Below is the message that I originally posted in the chat:

Currently, on Signals, a very high variance signal that is correct 56% of the time loses money. However, combining signals from multiple users should reduce the variance, and therefore such a very high variance signal may still be of interest for the meta-model. Here very high variance means a signal that reaches the payout cutoff in both directions all the time.

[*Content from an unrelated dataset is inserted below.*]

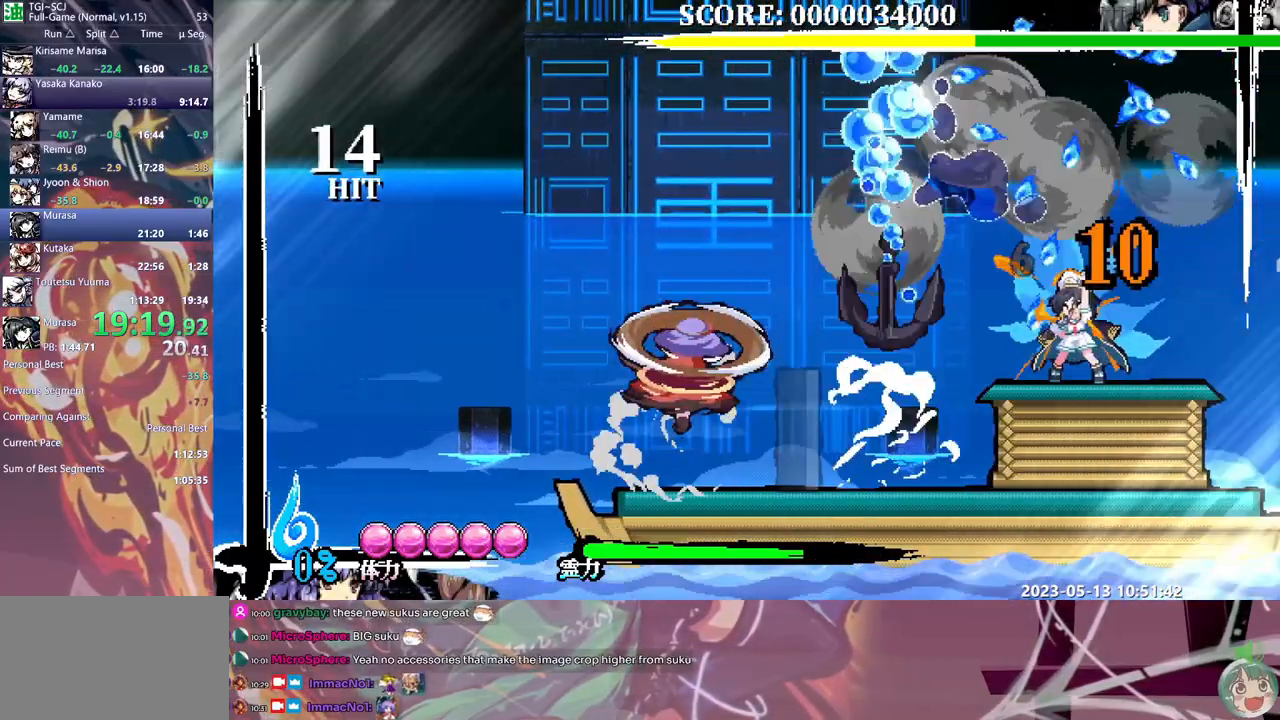
{"buttons": [], "events": []}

Let’s consider now a more reasonable signal that is staked with 2xMMC to maximize profit. The fact that a 2x coefficient is applied both to correlation and MMC increases the variance. To simplify, let’s assume that the payout (equal to 2 x corr + 2 x MMC) only takes values in {+10%, -10%}. To be break-even, the signal must be correct 52.5% of the time. If the signal is correct 55% of the time, it will have an average return of 0.5%. To increase the return of such signal, we could make a change to the payout curve. What about attacks? It is important to notice here that to avoid attacks of type p | 1-p, the payout curve doesn’t have to be symmetric. Taking into consideration how returns are compounded, a payout function x |-> x if x >= 0 and x / (1 – x) if x < 0 would make p | 1-p attacks just break-even. With such a payout function, the previous signal would have a return that goes up from 0.5% to 0.96%, that is almost the double. Furthermore, if the signal is correct only 52.5% of the time, rather than being break-even, it would now have a positive return of 0.48%.

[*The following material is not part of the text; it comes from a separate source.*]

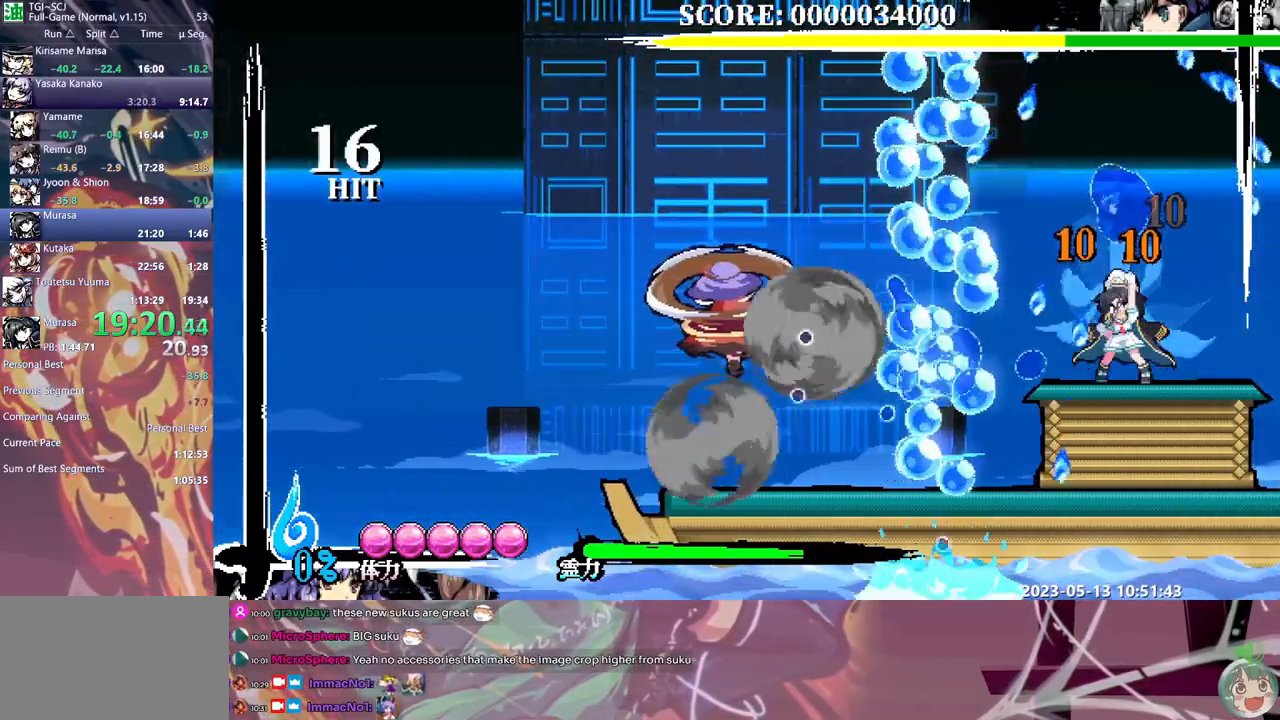
{"buttons": [], "events": [[367, "DPAD_DOWN", "down"], [383, "DPAD_DOWN", "up"]]}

I believe that the above payout function would be more in line with the purpose of Signals, that is gathering new original signals that could improve the meta-model, even if these signals are very weak. Furthermore, this change would be particularly easy to implement.

I am going to give a few more details now.

To simplify the problem, let’s consider that our weekly result (for example 2corr + 2mmc) only take values in \{r, -r\}. Let’s check how often we must get a positive result with the current symmetric payout curve in order to get break-even:

(1 + r)^p (1 – r)^{1 – p} = 1 \iff p = \frac{-\log(1-r)}{\log(1+r) - \log(1-r)}.

That means that if our results take only values in \pm 25\%, we need to be correct \frac{-\log(1-0.25)}{\log(1+0.25) - \log(1-0.25)} = 56.3\% of the time to be break-even.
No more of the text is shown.